> **Written tasks**
A: Answer these questions using the WebNav page:
(i) About how many articles does WikiNav contain?
(ii) Which Wikipedia dump were the articles and hyperlinks in wiki.hdf5 compiled from?
(iii) How many words does the python dictionary in D_cbow_pdw_8B.pkl contain?
B: Based on the WebNav page, is each statement true? Answer yes or no, and quote the words that settle it.
(i) Articles with more than 300 hyperlinks were kept in wiki.hdf5.
(ii) Each query is at most four sentences long.
(iii) Tables and figures were left in the articles.
C: From the WebNav page, copy the part starting with "Link to the" and going on through "providing pre-computed embeddings.".

> **Passage provided**

________________________________________

Coder Social home page Coder Social logo

webnav's Introduction

WebNav

WebNav is a benchmark task for evaluating an agent with abilities to understand natural language and plan on partially observed environments. In this challenging task, an agent navigates through a web site consisting of web pages and hyperlinks to find a web page in which a query appears.

WebNav automatically transforms a website into this goal-driven web navigation task. As an example, we make WikiNav, a dataset constructed from the English Wikipedia containing approximately 5 million articles and more than 12 million queries for training.

With this benchmark, we expect faster progress in developing artificial agents with natural language understanding and planning skills.

Link to the paper: WebNav: A New Large-Scale Task for Natural Language based Sequential Decision Making

WikiNav Dataset and Other Files

The WikiNav dataset and auxiliary files can be downloaded here:

  • wiki.hdf5: English Wikipedia articles and hyperlinks (compiled from the dump file of September/2015). In this dataset meta articles, whose titles start with "Wikipedidia:", and articles with more than 300 hyperlinks were excluded. Any hyperlink that leads to a web page outside Wikipedia is removed in advance together with the following sections: "References", "External Links", "Bibliography" and "Partial Bibliography". Tables and figures were also removed.
  • wiki_emb.hdf5: Articles' embeddings, computed as the average word vector representation of all the words in the article. This file is used to speed-up training by providing pre-computed embeddings.
  • queries_paths.zip: queries (up to four sentences, randomly extracted from the articles) and paths (list of pages to be followed until the page that contains the query is reached).
  • D_cbow_pdw_8B.pkl: a python dictionary containing 374,000 words where the values are pretrained embeddings as in "Learning to Understand Phrases by Embedding the Dictionary".

________________________________________

> **Entries supplied**

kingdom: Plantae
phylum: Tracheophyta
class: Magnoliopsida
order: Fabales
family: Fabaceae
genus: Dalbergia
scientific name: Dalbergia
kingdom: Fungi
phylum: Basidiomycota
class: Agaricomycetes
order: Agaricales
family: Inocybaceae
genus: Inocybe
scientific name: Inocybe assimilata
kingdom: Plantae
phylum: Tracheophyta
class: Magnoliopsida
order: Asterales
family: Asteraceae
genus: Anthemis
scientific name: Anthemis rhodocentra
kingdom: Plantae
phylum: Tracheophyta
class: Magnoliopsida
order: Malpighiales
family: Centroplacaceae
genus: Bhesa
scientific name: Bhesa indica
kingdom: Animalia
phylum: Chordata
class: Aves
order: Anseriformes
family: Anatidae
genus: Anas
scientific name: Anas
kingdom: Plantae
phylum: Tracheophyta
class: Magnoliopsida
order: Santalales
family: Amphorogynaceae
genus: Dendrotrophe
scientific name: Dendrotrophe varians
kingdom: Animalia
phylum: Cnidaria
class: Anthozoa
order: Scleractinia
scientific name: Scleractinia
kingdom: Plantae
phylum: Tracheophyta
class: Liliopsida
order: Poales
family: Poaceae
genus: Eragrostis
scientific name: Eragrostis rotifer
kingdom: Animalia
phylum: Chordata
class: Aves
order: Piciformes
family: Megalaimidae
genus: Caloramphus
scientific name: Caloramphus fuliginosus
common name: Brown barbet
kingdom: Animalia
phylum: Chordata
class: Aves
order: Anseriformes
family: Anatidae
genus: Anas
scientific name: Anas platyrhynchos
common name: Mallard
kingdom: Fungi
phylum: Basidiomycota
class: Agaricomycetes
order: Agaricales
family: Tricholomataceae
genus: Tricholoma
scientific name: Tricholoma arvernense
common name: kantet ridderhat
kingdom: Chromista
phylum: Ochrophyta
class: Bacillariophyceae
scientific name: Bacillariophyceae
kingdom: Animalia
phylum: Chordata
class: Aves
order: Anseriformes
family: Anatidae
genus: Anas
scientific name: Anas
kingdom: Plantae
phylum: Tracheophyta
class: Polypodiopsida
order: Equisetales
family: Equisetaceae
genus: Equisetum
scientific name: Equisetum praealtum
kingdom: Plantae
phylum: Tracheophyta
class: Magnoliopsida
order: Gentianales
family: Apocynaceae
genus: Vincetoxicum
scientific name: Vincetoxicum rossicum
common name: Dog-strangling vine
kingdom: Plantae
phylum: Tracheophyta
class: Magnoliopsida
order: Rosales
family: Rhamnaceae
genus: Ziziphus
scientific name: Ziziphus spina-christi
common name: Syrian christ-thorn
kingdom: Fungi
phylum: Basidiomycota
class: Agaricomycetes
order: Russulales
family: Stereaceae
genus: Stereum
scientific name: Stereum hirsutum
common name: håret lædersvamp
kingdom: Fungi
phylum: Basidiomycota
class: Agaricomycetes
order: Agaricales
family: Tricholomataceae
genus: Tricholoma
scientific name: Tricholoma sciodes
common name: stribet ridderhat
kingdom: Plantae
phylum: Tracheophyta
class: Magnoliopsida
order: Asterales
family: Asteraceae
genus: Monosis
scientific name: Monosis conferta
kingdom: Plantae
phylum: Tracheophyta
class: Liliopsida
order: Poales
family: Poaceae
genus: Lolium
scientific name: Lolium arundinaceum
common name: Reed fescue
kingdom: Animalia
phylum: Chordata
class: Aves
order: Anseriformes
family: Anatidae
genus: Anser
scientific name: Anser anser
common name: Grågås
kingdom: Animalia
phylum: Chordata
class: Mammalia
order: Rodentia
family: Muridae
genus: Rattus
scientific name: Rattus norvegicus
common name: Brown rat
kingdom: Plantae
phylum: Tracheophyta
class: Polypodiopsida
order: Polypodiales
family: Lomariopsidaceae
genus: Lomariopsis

________________________________________

> **The solutions**
A:
(i) Approximately 5 million articles.
(ii) The dump file of September/2015.
(iii) 374,000 words.

B:
(i) No: "articles with more than 300 hyperlinks were excluded"
(ii) Yes: "queries (up to four sentences, randomly extracted from the articles)"
(iii) No: "Tables and figures were also removed."

C:
Link to the paper: WebNav: A New Large-Scale Task for Natural Language based Sequential Decision Making

WikiNav Dataset and Other Files

The WikiNav dataset and auxiliary files can be downloaded here:

  • wiki.hdf5: English Wikipedia articles and hyperlinks (compiled from the dump file of September/2015). In this dataset meta articles, whose titles start with "Wikipedidia:", and articles with more than 300 hyperlinks were excluded. Any hyperlink that leads to a web page outside Wikipedia is removed in advance together with the following sections: "References", "External Links", "Bibliography" and "Partial Bibliography". Tables and figures were also removed.
  • wiki_emb.hdf5: Articles' embeddings, computed as the average word vector representation of all the words in the article. This file is used to speed-up training by providing pre-computed embeddings.